[Required action]
In the records, find every line with the word "Council" and copy it out.

Saved data entries
☆ ☆ ☆ ☆ ☆
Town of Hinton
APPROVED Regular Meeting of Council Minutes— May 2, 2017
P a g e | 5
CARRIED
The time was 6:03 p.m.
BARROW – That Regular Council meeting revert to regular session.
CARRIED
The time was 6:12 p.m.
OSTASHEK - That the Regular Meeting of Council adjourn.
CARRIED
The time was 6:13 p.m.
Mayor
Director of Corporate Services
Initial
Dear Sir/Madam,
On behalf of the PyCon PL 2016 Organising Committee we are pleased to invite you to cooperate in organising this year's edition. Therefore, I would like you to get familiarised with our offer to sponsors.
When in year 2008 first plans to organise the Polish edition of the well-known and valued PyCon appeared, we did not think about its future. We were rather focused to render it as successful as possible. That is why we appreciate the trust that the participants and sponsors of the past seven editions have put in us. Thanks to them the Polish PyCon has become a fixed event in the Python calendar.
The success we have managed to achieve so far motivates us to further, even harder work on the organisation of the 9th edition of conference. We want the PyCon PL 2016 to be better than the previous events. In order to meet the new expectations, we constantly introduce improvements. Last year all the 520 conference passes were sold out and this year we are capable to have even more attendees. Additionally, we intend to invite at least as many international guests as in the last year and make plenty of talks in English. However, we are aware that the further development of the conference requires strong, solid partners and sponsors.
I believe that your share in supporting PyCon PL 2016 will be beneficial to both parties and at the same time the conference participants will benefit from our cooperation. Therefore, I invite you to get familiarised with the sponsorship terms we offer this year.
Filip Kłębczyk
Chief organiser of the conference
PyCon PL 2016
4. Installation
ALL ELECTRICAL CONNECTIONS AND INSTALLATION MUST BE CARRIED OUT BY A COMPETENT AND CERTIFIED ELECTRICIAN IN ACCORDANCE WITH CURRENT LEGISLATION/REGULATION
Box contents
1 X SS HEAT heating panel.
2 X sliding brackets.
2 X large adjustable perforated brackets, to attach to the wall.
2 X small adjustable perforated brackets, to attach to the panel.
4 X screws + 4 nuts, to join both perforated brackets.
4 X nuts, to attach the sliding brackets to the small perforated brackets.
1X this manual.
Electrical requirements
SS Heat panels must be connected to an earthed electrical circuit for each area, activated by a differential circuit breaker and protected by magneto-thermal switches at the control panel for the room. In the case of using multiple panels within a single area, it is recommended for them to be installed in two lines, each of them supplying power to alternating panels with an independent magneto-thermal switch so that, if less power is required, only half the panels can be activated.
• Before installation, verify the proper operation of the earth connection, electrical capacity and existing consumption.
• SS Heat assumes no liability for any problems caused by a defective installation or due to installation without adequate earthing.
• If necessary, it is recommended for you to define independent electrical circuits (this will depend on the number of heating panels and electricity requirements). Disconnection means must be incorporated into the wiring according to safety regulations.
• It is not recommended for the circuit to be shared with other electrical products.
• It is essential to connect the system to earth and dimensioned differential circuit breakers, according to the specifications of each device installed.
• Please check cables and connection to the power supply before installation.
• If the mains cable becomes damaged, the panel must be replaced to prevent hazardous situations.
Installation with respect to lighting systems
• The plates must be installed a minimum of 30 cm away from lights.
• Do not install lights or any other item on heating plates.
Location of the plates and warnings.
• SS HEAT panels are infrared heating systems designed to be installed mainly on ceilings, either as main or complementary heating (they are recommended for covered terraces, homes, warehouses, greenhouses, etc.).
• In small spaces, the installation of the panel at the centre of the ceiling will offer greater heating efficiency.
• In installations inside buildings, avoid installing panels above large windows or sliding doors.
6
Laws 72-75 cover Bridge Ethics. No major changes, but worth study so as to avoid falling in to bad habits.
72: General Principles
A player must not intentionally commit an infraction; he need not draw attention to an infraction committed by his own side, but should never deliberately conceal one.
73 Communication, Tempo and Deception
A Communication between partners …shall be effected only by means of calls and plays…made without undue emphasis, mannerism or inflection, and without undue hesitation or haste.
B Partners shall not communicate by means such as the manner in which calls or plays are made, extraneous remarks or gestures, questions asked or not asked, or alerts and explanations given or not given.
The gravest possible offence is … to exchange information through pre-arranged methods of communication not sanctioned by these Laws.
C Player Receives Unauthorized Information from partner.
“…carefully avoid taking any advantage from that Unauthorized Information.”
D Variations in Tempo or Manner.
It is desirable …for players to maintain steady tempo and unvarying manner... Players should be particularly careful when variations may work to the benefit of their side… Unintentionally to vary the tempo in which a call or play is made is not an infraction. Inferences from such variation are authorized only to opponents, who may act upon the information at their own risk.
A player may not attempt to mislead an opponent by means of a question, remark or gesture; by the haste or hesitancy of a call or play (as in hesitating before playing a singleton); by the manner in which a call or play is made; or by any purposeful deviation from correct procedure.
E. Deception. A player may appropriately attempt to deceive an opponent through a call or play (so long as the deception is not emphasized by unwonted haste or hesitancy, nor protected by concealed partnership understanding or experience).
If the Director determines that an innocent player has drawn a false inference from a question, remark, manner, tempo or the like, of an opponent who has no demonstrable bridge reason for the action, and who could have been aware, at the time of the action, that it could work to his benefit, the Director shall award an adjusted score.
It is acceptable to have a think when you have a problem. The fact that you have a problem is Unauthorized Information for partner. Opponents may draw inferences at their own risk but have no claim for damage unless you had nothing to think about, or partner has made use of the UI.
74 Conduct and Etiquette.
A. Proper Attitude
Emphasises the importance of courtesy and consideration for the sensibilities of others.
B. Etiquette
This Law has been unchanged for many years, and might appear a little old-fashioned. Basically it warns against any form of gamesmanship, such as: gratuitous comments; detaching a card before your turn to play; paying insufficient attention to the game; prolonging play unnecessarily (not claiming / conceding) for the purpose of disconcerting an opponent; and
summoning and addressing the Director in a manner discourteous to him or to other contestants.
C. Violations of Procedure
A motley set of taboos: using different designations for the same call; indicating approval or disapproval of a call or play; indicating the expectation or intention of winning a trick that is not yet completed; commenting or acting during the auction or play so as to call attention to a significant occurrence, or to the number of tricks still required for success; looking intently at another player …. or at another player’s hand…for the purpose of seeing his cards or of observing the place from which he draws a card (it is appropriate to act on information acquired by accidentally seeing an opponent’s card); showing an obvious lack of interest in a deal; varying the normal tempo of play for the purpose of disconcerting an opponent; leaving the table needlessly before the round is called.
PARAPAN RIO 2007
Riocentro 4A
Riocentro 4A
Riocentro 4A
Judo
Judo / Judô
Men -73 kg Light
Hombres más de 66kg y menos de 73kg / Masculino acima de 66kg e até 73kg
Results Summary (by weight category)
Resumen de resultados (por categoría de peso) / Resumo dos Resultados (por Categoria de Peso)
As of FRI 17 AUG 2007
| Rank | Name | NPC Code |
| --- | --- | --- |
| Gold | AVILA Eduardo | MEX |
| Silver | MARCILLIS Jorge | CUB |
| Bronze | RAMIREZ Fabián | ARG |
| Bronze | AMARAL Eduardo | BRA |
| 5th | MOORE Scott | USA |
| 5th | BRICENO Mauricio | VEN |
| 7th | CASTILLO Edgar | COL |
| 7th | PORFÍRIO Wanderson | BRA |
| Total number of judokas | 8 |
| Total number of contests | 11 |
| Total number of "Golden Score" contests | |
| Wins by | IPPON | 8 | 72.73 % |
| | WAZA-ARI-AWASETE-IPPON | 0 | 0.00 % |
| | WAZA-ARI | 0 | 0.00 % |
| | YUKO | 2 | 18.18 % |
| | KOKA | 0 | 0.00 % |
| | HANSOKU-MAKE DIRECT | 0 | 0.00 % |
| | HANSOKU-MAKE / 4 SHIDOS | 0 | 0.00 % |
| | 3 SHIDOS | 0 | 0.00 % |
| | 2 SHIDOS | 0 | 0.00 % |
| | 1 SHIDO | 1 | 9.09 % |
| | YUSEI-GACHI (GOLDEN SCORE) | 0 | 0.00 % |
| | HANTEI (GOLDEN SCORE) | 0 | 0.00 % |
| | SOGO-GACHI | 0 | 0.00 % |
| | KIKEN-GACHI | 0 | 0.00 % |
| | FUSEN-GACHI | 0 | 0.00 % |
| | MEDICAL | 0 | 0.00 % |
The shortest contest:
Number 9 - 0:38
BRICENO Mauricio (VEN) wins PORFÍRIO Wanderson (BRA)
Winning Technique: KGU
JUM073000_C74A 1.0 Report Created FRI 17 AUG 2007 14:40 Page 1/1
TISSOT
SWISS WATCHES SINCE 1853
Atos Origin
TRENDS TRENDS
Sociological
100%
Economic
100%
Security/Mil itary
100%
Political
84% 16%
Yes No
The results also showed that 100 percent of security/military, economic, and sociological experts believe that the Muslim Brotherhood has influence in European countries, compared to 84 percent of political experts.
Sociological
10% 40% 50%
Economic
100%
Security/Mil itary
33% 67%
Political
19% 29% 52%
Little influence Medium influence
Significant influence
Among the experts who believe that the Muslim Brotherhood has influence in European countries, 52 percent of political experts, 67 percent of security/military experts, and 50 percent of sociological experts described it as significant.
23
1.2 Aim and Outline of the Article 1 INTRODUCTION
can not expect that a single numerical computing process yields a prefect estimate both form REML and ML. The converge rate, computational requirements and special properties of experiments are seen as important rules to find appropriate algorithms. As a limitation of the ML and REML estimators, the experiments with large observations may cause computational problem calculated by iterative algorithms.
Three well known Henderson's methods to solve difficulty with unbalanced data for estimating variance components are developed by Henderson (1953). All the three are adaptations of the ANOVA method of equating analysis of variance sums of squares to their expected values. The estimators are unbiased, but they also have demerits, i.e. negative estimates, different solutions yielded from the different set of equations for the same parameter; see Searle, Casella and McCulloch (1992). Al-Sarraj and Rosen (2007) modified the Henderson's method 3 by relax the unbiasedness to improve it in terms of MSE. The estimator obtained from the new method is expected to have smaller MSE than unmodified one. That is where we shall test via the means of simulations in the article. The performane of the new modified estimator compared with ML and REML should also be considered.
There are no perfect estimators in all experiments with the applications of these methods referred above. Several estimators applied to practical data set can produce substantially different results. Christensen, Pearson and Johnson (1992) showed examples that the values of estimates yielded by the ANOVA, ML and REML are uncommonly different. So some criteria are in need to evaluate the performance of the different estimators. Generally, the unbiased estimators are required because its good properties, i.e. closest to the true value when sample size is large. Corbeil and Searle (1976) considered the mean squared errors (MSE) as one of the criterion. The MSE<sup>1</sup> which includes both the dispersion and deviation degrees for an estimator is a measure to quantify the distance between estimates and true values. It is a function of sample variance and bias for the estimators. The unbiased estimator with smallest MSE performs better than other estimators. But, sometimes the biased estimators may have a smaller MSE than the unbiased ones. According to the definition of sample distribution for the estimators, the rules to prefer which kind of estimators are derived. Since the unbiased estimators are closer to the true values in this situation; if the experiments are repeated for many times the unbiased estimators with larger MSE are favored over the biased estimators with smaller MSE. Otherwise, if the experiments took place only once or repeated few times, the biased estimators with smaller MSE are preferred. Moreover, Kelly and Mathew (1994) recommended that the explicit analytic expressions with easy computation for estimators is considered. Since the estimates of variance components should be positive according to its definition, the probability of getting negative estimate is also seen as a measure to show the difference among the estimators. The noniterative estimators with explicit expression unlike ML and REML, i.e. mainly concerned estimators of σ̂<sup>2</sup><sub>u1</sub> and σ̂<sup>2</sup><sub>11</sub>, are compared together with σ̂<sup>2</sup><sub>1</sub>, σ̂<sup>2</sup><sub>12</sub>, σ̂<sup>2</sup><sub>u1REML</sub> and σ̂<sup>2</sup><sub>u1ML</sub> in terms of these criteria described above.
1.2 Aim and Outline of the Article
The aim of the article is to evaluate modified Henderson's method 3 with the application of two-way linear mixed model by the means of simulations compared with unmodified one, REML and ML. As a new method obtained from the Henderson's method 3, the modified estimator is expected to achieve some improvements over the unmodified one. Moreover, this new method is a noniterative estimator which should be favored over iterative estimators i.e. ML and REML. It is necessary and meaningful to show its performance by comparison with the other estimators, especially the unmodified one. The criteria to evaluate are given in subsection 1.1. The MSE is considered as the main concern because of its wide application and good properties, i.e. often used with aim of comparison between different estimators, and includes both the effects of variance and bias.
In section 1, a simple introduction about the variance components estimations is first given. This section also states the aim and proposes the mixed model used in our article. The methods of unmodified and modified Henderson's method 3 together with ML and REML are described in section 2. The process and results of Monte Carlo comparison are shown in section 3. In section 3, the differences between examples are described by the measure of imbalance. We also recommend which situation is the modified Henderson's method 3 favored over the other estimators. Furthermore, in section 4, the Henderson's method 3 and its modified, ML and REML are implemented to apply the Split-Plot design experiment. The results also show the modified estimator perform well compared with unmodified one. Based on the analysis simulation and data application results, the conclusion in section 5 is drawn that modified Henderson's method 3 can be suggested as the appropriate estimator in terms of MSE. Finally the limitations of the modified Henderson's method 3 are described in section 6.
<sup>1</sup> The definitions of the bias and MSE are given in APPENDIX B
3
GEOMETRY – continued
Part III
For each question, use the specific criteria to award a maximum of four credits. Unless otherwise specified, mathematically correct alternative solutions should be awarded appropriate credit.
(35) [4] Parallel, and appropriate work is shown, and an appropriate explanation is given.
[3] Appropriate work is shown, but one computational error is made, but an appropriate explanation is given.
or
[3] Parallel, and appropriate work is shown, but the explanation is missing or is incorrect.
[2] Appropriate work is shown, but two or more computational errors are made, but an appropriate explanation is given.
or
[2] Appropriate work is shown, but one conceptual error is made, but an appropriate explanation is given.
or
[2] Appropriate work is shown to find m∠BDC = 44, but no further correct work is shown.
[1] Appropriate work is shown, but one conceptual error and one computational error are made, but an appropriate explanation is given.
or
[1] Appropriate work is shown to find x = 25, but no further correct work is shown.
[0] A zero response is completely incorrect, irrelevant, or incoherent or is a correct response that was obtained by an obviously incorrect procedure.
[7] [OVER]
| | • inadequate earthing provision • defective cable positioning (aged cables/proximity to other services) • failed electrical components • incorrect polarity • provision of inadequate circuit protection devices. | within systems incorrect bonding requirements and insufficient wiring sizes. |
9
☆ ☆ ☆ ☆ ☆
[Exercise answer]
APPROVED Regular Meeting of Council Minutes— May 2, 2017
BARROW – That Regular Council meeting revert to regular session.
OSTASHEK - That the Regular Meeting of Council adjourn.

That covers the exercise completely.